Segmentation data

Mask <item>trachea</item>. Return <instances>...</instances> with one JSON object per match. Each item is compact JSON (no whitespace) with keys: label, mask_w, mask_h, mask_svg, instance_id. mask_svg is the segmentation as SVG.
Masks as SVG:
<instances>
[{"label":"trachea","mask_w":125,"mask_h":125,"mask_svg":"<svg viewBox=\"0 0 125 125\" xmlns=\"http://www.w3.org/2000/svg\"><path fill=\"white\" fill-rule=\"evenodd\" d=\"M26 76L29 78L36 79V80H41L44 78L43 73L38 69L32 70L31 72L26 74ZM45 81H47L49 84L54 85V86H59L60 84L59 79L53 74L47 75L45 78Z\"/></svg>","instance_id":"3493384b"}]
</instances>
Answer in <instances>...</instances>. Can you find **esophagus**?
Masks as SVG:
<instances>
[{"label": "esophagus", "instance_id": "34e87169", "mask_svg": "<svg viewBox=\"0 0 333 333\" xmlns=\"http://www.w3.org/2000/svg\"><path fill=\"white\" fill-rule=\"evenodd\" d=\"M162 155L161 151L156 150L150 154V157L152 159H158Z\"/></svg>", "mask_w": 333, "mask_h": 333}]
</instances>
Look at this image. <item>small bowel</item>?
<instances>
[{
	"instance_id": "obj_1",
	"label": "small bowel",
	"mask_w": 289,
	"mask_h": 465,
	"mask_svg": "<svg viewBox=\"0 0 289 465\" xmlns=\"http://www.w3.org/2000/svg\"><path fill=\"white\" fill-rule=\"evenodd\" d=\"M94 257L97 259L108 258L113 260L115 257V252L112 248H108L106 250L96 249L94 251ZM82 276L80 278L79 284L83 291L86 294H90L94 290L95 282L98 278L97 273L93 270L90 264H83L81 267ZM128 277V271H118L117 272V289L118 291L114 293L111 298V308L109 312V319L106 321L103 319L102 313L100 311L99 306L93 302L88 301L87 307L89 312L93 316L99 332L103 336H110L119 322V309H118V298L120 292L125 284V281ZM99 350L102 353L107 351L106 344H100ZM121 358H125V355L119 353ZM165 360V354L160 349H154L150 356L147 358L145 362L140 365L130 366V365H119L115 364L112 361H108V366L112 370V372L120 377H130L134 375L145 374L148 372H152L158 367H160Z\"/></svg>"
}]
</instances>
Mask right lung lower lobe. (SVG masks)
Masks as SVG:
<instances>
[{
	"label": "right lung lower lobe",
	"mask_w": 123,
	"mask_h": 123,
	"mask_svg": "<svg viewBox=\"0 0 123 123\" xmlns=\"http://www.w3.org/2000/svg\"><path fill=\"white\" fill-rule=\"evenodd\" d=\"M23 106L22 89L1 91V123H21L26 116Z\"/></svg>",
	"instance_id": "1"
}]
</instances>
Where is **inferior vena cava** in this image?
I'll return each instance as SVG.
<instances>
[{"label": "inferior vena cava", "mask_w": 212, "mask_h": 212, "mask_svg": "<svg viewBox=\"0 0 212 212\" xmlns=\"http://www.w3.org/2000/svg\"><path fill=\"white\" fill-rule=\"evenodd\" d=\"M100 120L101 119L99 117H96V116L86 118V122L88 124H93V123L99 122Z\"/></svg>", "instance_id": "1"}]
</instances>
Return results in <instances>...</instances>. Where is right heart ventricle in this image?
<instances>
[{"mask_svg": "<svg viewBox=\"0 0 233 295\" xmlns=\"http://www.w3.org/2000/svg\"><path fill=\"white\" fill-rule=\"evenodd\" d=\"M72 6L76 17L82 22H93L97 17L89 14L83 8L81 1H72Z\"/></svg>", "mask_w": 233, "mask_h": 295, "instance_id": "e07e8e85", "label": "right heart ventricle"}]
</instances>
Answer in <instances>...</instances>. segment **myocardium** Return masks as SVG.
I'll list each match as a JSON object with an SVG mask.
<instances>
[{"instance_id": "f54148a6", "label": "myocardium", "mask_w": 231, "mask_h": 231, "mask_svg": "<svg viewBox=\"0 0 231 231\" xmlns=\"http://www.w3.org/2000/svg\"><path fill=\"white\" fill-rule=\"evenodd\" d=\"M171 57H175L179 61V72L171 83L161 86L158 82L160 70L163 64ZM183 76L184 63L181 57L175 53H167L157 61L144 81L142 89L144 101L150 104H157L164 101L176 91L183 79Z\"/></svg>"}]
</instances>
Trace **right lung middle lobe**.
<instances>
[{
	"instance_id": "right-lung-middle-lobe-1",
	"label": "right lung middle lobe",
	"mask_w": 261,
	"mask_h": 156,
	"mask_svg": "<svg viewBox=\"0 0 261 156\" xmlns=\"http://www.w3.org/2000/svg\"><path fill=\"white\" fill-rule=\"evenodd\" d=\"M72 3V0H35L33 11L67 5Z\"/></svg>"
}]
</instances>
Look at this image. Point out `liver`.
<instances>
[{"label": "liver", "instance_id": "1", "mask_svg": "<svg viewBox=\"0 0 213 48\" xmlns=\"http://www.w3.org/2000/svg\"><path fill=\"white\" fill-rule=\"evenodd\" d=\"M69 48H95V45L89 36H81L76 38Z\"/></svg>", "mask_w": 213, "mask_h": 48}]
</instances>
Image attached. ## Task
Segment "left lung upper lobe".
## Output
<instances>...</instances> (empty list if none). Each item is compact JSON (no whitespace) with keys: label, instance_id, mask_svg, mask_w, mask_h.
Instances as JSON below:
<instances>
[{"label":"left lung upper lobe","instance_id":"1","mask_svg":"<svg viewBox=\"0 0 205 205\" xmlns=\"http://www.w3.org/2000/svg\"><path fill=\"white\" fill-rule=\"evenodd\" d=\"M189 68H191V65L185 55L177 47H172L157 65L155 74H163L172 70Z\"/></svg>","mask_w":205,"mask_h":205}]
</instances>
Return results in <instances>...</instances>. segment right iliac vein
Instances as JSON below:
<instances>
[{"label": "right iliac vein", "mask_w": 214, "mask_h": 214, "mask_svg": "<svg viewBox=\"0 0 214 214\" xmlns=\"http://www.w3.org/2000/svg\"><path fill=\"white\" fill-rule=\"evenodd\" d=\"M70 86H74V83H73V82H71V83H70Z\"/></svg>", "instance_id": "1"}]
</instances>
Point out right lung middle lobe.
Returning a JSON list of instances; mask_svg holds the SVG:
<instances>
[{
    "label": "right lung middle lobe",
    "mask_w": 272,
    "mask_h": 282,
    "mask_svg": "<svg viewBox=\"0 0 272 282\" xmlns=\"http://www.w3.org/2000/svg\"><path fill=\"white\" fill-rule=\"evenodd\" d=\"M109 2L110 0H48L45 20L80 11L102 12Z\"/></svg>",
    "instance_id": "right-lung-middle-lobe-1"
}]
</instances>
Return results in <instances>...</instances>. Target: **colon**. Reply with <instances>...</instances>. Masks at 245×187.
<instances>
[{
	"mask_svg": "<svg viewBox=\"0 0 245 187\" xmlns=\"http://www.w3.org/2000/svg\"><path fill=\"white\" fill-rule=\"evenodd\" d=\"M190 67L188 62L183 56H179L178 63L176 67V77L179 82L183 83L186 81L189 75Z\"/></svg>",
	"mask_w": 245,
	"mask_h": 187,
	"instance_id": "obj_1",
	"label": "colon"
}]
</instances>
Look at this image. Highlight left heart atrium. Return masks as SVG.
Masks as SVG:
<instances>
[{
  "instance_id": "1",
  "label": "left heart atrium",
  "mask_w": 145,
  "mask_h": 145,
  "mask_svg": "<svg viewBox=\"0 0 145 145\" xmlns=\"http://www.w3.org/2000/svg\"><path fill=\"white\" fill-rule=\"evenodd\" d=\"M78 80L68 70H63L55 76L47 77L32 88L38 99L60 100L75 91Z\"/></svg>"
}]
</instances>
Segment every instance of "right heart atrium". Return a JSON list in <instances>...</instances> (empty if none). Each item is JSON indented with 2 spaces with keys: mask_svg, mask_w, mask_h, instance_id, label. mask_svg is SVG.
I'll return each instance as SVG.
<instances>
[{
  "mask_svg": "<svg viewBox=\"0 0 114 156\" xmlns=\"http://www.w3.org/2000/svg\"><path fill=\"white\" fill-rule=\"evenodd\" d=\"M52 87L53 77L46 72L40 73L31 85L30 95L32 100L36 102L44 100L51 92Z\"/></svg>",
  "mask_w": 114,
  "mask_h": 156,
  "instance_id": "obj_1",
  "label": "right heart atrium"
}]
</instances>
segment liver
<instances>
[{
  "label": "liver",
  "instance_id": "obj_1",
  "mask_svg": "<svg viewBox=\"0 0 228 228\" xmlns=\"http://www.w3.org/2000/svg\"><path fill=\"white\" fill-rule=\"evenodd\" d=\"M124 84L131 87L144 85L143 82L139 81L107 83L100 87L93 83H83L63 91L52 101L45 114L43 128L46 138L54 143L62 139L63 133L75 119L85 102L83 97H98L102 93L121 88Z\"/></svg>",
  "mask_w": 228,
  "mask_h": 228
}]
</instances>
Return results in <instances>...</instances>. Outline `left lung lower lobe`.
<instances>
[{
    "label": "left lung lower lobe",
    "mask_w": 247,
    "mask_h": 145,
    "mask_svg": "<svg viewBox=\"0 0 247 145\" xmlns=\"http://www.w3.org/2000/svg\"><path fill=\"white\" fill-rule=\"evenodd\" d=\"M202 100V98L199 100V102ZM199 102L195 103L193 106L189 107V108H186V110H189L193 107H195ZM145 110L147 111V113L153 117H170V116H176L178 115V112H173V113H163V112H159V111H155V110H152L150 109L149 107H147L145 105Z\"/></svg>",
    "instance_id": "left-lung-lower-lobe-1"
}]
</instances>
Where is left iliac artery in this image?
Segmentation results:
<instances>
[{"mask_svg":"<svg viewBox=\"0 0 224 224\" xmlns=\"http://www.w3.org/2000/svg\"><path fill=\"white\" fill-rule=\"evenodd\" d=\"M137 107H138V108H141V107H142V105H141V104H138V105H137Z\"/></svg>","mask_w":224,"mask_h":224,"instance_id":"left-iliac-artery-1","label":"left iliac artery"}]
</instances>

Short exercise –
Show every line of the listing above that contains the word "lower", matching case exactly.

Correct result –
Mask right lung lower lobe. (SVG masks)
	"label": "right lung lower lobe",
Return results in <instances>...</instances>. Outline `left lung lower lobe`.
    "label": "left lung lower lobe",
    "instance_id": "left-lung-lower-lobe-1"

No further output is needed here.